Boykot, siyasi bilinci ve farkındalık düzeyi yüksek, “tuzu kuru” insanların eylemidir. Geçimini zorlukla sağlayabilen ve ihtiyacını 5 lira daha ucuza alabilmek için market market gezen “üç harfli mağaza müşterisi” dar gelirlilerin, hangi siyasi görüşe sahip olurlarsa olsunlar, “hatır uğruna” ve keselerine zararı dokunması pahasına bu mağazalardan alış verişi keseceklerini beklemek hiç akla yakın görünmüyor.
-Listede, “Erzurumlu Hacı Dönerci” gibi, isminden çağrışım yapılarak basma kalıp bir yargı ile iktidar destekçisi sayılan, tek ya da bir kaç şubeli, taşra şehirlerinde faaliyet gösteren restoran işletmelerine yer verilmesi ise ayrı bir garabettir.
Ticari boykotun siyasi bir araç olarak kullanılması gündeme geldiğinde; en başta göz önünde bulundurulması gereken konu, siyaset ve ticaretin birbirlerinden bütünüyle farklı alanlar olduğu, birbirlerine karıştırılmamaları gerektiği, her birinde farklı dinamiklerin geçerli olduğu ve kendi alanlarında kendi hükümlerini icra ettikleri gerçeğidir.

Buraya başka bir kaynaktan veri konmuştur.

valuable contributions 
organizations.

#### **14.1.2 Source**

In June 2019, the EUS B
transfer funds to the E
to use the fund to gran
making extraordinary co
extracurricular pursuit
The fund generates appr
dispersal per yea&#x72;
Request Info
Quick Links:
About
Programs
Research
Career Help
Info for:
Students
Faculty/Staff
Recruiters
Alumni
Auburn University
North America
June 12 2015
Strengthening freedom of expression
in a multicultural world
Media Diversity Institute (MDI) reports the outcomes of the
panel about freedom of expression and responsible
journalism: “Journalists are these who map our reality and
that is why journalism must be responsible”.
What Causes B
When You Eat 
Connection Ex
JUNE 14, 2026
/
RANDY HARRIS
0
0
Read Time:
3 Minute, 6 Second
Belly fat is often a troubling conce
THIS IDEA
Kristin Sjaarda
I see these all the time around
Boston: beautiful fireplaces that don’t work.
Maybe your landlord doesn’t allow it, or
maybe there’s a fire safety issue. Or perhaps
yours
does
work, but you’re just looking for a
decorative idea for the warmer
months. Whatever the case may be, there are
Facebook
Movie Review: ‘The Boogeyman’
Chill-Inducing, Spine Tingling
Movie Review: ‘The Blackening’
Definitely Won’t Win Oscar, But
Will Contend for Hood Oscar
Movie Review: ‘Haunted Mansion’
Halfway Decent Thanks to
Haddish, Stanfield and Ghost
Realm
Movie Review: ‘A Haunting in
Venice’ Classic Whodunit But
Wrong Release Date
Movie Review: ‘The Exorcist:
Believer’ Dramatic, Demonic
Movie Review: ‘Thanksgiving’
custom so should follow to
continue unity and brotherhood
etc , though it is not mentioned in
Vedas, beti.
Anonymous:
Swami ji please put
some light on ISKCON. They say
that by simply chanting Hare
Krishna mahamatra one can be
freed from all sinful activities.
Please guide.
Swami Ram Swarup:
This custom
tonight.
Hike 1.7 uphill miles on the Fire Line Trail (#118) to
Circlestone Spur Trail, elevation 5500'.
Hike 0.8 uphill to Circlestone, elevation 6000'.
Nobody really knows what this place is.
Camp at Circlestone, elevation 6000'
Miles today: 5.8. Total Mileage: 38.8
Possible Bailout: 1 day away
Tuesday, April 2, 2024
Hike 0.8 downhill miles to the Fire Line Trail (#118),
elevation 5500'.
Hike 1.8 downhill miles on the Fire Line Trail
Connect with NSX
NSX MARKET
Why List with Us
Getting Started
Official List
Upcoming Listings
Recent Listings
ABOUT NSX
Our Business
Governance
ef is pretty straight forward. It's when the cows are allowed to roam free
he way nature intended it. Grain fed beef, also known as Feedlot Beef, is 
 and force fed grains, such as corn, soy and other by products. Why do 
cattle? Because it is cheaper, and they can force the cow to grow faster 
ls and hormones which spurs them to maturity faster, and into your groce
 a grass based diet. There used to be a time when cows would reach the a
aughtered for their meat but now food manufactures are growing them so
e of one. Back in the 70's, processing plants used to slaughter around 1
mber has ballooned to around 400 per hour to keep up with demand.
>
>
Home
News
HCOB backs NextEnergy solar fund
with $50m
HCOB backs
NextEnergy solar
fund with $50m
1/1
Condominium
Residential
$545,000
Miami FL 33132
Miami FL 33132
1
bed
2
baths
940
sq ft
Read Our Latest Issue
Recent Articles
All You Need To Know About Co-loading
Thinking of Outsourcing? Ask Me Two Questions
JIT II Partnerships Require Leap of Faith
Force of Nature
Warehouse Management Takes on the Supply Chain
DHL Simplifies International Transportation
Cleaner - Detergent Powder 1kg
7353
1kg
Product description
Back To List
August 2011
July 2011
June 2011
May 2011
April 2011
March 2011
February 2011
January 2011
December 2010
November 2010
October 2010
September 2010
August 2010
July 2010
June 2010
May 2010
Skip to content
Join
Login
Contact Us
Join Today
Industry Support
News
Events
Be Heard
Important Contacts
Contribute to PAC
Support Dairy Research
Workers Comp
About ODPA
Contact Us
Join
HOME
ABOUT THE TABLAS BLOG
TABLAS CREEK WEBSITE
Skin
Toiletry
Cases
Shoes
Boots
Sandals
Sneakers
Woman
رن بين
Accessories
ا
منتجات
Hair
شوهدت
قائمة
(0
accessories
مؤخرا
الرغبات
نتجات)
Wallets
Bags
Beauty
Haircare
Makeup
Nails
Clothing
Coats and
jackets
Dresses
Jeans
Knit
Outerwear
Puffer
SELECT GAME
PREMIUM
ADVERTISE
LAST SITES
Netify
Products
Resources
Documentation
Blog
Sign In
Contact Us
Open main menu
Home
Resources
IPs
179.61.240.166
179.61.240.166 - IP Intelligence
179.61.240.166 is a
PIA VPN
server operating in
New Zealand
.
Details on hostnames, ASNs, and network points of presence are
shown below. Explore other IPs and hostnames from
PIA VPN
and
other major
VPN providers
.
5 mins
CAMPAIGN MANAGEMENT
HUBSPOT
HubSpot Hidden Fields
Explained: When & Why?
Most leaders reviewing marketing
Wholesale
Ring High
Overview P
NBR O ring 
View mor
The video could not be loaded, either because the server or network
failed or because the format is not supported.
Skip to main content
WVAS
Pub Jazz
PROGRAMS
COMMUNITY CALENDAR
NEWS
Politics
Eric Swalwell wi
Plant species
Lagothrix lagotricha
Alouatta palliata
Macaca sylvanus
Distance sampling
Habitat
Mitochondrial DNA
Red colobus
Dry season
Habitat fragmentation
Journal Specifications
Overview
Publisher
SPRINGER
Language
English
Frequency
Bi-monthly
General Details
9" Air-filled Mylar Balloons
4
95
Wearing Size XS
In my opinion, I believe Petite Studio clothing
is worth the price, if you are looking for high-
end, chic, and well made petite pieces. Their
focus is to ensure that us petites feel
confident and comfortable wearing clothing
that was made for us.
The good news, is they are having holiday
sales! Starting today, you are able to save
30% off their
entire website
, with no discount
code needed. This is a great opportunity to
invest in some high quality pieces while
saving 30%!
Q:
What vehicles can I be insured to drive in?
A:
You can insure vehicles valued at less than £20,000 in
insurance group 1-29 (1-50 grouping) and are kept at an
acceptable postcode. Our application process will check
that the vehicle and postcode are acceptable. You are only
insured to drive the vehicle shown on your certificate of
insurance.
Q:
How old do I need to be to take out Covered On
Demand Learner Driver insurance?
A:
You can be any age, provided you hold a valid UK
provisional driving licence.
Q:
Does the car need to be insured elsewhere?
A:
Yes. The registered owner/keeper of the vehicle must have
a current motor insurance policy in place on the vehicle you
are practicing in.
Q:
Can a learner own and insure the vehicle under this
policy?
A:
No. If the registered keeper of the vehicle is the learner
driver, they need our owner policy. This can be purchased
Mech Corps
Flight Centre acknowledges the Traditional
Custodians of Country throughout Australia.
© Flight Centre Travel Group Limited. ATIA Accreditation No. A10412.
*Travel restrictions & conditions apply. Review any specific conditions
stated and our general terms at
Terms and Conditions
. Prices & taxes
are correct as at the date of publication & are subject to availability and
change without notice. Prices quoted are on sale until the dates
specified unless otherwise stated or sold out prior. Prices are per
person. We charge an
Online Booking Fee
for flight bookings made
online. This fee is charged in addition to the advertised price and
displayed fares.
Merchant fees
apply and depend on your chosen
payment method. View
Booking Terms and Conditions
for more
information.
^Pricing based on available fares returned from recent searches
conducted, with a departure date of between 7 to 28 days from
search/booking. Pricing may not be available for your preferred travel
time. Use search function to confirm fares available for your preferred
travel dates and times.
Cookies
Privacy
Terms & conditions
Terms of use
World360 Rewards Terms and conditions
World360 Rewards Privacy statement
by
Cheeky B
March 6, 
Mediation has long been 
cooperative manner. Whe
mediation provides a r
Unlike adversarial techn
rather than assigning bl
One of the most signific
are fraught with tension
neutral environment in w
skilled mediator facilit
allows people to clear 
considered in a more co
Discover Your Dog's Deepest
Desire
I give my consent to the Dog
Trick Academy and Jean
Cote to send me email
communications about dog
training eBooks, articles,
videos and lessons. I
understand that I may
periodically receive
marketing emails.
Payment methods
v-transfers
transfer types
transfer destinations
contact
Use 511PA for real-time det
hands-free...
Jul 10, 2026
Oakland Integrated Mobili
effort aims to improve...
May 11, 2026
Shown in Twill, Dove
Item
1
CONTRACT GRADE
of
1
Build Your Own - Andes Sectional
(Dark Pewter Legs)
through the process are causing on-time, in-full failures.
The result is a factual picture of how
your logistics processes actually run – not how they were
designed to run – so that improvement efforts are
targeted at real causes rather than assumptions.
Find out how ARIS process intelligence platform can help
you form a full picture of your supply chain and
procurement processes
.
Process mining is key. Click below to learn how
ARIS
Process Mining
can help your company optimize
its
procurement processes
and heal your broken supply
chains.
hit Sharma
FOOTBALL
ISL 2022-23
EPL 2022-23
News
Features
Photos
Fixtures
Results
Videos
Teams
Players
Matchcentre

Sürü psikolojisi süreçlerinin belirleyici olduğu ortamlarda, geniş kitleleri bir amaç doğrultusunda hatasız şekilde mobilize etmek ve seçilmiş hedeflere tam ve doğru olarak yöneltmek neredeyse imkansızdır.
Bu noktada, gündemdeki aktüel siyasi durumdan bağımsız olarak söylenecek şey; piyasa dinamiklerine uymayan, gerçekçi verilere dayanmayan ve rasyonel temellere oturtulmayan siyasi amaçlı boykotların; girişimcilerini başlangıçta gözettikleri hedeflerden uzaklaştırması bir yana, aynı zamanda komik duruma düşürme riskini taşımalarıdır.